Il n’existe pas une certification unique obligatoire pour tous les postes d’ouvrier aquacole, mais plusieurs éléments peuvent être exigés : formation en santé et sécurité au travail, certificats liés à la manipulation d’équipements (bateau, pontons), certificats sur la manipulation des produits vétérinaires si tu appliques des traitements, et respect des normes MAPAQ. Certains employeurs demandent un CAS (certificat d’aptitude en sauveteur/BDR) ou un certificat en premiers secours. Vérifie toujours les exigences de l’employeur et de MAPAQ.
Comment trouver un stage ou une première job en aquaculture au Québec?

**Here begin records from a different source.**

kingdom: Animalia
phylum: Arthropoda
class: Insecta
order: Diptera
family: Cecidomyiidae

Contacte directement les fermes aquacoles de ta région (Gaspésie, Bas‑Saint‑Laurent, Côte‑Nord, Outaouais pour eau douce) ; offre-toi comme stagiaire ou assistant. Consulte aussi les portails suivants : Guichet‑Emplois Québec (offres publiques), le répertoire de MAPAQ, et les associations régionales d’aquaculture. Les cégeps et universités locaux ont souvent des liens avec l’industrie et peuvent t’aider à trouver un stage.

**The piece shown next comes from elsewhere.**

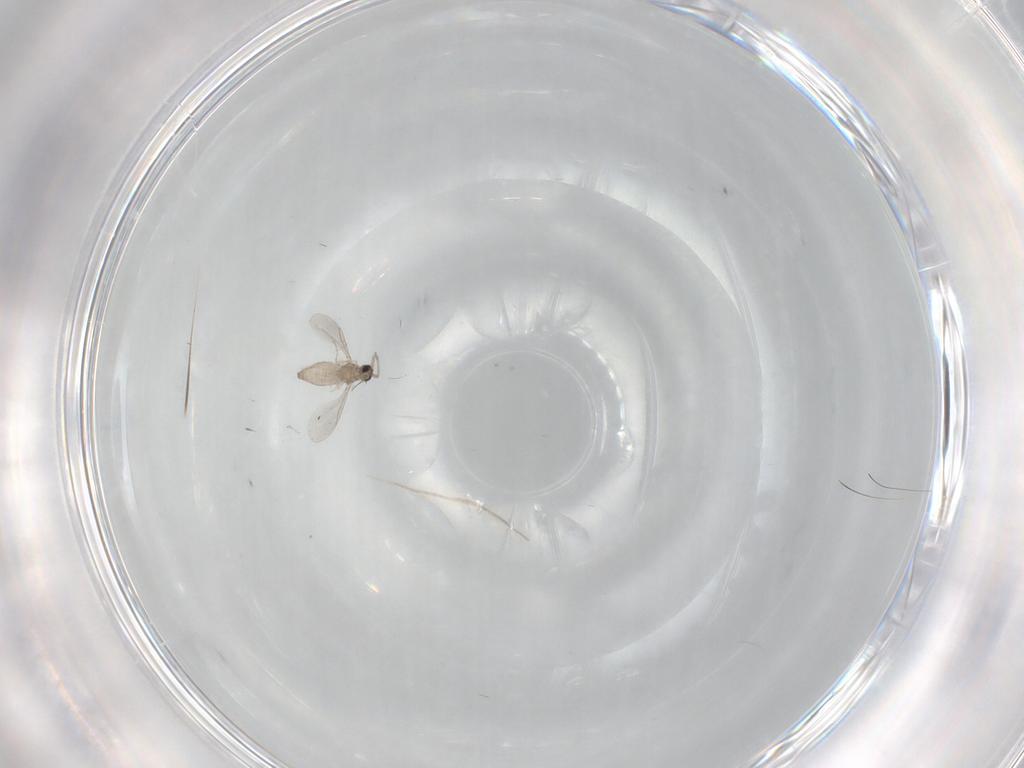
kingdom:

Peut-on travailler en aquaculture au Québec toute l’année?
Oui, mais les conditions varient. Certaines productions (installations en serre ou systèmes de recirculation — RAS) permettent un travail toute l’année à température contrôlée. Les fermes extérieures peuvent être saisonnières ou ajuster l’activité selon les cycles biologiques et les conditions climatiques. L’hiver exige des adaptations (dégel, chauffage, maintenance).
Quels sont les risques sanitaires pour les poissons et comment tu y contribues?
Les risques principaux sont les maladies infectieuses, les déséquilibres de l’eau (faible oxygène, ammoniac élevé), et le stress lié au transport ou à la densité. En tant qu’ouvrier, tu joues un rôle clé en pratiquant une bonne hygiène, en surveillant la qualité de l’eau, en appliquant les procédures de quarantaine et en documentant les observations pour permettre une intervention rapide.
Quelles perspectives d’avancement professionnel après ouvrier aquacole?
Avec de l’expérience et de la formation (DEC/BAC ou certificats spécialisés), tu peux évoluer vers technicien en aquaculture, gestionnaire de ferme, inspecteur sanitaire, responsable production, ou poursuivre en recherche appliquée (avec études universitaires). Les compétences en maintenance d’équipements et en gestion de la qualité ouvrent aussi des portes vers des rôles techniques spécialisés.
(Informations produites pour le contexte du Québec — consulte régulièrement MAPAQ, Guichet‑Emplois et les établissements d’enseignement pour les offres et exigences à jour.)